# Taliban Assessment of Canadians?



## The Bread Guy (30 Mar 2010)

Short & sweet, from a recent interview with an alleged Taliban commander in Marjah (highlights mine):


> (....)
> _Theunjustmedia: _How would you characterize the invading soldiers as brave or cowards.
> 
> _Commander Mullah Haji Mohammad:_ To be honest with you, most of the invading soldiers are cowards, if they did not have their helicopters and air planes to support them, they would not be able to stay in Afghanistan for more than a month, on the other hand *you do have few brave invading soldiers, from all the invading countries the Canadian soldiers are the most bravest. *
> ...



A bit more here.


----------



## Greymatters (30 Mar 2010)

Well, its a nice compliment, but is it real?  Nearly everything else in that interview read like BS, which kind of taints the statement. 

Possibly merely said in order to drive a wedge between Canada and allied forces.    

Oh look, they're trying to shut down the Timmies!  See, its happening already!


----------



## SeanNewman (30 Mar 2010)

They may be slightly exaggerating with 150 tank kills.

Granted they almost surely lump "tanks" in with all AFVs just like most Canadians would, but the vast majority of all vehicles that get hit are rebuilt.

Certainly nowhere close to 150 catastrophic kills.

(Supplied entries):
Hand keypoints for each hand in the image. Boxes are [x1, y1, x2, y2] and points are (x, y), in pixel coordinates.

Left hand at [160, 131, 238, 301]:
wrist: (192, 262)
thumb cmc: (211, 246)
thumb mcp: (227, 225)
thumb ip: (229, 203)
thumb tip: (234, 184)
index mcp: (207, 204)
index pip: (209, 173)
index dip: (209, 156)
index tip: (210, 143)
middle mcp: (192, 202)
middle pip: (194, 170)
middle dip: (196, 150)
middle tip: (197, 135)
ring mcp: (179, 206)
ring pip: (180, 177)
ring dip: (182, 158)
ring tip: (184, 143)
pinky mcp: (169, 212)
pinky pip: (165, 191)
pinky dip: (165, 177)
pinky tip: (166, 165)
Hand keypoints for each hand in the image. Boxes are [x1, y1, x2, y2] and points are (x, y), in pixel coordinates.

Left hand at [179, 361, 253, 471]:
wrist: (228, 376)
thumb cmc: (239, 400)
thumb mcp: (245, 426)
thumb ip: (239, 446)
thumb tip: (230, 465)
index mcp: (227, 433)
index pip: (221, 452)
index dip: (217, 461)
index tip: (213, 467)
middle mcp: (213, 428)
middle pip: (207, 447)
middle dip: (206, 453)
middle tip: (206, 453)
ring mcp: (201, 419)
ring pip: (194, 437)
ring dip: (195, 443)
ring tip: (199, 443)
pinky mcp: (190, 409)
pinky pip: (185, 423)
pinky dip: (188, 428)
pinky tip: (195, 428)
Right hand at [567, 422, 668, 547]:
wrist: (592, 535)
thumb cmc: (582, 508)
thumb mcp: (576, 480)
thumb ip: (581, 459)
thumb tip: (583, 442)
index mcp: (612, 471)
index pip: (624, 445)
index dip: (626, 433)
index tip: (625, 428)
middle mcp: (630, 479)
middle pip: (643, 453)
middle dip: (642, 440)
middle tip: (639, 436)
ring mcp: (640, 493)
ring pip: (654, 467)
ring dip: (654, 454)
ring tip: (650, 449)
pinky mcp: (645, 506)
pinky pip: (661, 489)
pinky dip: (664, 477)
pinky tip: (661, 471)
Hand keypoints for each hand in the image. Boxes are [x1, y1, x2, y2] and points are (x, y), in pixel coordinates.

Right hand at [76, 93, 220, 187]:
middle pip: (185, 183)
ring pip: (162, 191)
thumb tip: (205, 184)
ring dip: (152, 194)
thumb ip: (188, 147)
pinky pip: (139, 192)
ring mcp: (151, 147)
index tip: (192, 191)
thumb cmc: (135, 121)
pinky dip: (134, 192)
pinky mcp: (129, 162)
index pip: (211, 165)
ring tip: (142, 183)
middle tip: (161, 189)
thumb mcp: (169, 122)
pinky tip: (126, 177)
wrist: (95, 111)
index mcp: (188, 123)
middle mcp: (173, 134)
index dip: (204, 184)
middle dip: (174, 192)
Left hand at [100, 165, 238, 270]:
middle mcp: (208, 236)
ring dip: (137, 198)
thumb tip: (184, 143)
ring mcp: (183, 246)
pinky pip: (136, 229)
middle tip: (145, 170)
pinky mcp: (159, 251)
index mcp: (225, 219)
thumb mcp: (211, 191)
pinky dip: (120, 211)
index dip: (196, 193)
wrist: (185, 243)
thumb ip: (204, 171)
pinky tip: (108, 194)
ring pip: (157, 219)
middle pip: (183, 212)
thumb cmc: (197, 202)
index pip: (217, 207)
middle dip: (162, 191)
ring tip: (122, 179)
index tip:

(Goal of the exercise): Write the next part of the forum thread on a Taliban commander's assessment of Canadian soldiers, beginning after its final sentence. The data is not required for this work.

(Response):
----------



## The Bread Guy (30 Mar 2010)

Greymatters said:
			
		

> Well, its a nice compliment, but is it real?  Nearly everything else in that interview read like BS, which kind of taints the statement.


How unlike their other statements, right?  



			
				Petamocto said:
			
		

> They may be slightly exaggerating with 150 tank kills.


Just like they "slightly exaggerate" Canadian casualty counts - as of end of last month, ~15 alleged to every one repatriated.


----------



## Greymatters (31 Mar 2010)

milnews.ca said:
			
		

> How unlike their other statements, right?



I was thinking more along the lines of that Iraqi P.R. officer (cant recall his name) who during Gulf Spree 2 was telling reporters 'There are no Americans here in Baghdad!' when in real life the US army was about ready to put their feet on Saddams coffee table...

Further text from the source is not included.